RCMP say helicopter provided supplies to old-growth logging protesters in Fairy Creek area
The Mounties are investigating after someone allegedly used a helicopter to drop supplies to old-growth logging protesters in the Fairy Creek area of southern Vancouver Island.
The RCMP say the helicopter dropped cement and materials to make locking devices in the Fairy Creek watershed over the weekend. Police recovered some of the supplies, according to an RCMP statement.
Investigators say someone may have illegally obscured the helicopter’s call sign and markings.

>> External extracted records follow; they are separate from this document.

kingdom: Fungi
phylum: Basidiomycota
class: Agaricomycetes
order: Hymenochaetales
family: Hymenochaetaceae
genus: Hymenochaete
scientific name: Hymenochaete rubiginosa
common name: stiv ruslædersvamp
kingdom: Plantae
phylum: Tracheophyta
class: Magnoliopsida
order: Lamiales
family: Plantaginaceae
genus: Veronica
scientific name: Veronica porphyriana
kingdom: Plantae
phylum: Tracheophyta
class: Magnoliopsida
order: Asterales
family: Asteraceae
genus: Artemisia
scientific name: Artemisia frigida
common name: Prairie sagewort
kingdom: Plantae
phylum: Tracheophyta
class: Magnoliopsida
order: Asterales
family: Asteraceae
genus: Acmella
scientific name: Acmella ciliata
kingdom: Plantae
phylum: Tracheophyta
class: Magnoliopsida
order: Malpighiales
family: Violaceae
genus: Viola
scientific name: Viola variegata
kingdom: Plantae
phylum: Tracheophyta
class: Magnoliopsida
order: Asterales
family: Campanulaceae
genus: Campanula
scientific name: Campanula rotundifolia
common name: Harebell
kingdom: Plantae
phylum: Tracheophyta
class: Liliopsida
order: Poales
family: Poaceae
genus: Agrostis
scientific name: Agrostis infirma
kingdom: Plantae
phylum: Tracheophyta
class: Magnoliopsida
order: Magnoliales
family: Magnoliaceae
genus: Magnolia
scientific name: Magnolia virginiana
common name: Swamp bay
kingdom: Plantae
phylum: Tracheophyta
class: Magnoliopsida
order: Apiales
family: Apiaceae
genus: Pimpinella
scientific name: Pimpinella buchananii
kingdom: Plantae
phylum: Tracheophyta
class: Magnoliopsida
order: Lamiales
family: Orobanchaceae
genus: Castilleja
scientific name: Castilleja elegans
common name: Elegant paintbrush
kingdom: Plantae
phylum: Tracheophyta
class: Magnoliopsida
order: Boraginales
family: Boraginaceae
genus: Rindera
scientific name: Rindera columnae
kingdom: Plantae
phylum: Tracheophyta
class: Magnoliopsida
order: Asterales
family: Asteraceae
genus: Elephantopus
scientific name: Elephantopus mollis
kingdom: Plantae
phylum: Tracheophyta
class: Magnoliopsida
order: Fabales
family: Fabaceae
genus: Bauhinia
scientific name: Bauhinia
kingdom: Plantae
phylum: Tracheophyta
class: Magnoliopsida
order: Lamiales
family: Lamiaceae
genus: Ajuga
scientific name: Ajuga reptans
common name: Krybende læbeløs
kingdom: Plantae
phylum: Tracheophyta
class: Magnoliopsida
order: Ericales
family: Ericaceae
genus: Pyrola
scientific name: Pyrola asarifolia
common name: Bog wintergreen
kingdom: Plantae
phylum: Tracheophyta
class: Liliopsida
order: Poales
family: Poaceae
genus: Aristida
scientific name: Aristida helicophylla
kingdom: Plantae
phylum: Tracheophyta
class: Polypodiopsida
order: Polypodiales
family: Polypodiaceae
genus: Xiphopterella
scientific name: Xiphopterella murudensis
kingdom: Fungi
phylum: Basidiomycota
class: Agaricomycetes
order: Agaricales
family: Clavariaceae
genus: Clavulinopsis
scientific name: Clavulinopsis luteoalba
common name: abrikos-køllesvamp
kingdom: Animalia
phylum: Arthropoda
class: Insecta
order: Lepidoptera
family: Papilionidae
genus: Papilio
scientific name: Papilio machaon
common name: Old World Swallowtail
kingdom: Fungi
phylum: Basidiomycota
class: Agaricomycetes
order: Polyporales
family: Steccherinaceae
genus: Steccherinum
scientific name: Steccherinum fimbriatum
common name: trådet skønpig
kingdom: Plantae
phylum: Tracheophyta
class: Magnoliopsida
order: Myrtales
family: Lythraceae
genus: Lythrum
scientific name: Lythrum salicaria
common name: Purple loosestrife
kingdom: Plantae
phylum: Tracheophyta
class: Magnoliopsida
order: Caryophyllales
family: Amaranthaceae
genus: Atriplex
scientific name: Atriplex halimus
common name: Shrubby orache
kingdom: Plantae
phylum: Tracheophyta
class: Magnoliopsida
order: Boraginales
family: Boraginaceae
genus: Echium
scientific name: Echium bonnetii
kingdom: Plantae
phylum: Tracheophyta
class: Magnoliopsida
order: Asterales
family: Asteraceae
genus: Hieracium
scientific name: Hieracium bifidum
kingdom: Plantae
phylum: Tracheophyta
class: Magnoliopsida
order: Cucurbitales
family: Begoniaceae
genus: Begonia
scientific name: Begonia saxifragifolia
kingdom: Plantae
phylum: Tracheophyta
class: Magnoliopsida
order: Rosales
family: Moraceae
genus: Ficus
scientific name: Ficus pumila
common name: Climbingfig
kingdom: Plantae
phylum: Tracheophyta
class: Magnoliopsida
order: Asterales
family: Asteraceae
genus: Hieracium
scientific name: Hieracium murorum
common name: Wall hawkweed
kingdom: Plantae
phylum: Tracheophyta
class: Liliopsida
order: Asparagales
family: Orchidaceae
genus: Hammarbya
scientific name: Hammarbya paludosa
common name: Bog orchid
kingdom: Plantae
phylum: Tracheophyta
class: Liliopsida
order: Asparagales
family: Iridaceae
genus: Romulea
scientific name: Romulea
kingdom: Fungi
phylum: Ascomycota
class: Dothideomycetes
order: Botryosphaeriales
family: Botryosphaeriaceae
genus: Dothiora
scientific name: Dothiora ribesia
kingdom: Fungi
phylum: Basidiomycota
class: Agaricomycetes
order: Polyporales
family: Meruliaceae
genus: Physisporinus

They added that anyone who aids or abets those breaching the B.C. court injunction against the logging blockades can be charged.
Police arrested 16 more people in the injunction area Tuesday, including 10 arrests for obstruction and six for breaching the injunction.
The RCMP say 882 people have been arrested since police began enforcing the injunction in May.
POSTAL UNION CALLS FOR END TO OLD-GROWTH LOGGING
Meanwhile, the Canadian Union of Postal Workers has weighed in on the issue, calling for the provincial and federal governments to stop clearcut logging in old-growth forests.
In a statement Tuesday, the union denounced the arrests of protesters at Fairy Creek and demanded all charges against them be dropped.
“It’s about doing the right thing in an escalating climate crisis and when over 1,300 Indigenous children's bodies are discovered on residential school properties,” the union said.
In June, the B.C. government approved a request from three Vancouver Island First Nations and deferred logging in about 2,000 hectares of old-growth forest in the Fairy Creek and central Walbran areas for two years.
The activist group Rainforest Flying Squad says little of the best old-growth forest remains in B.C. and the deferrals fall short of protecting what is left.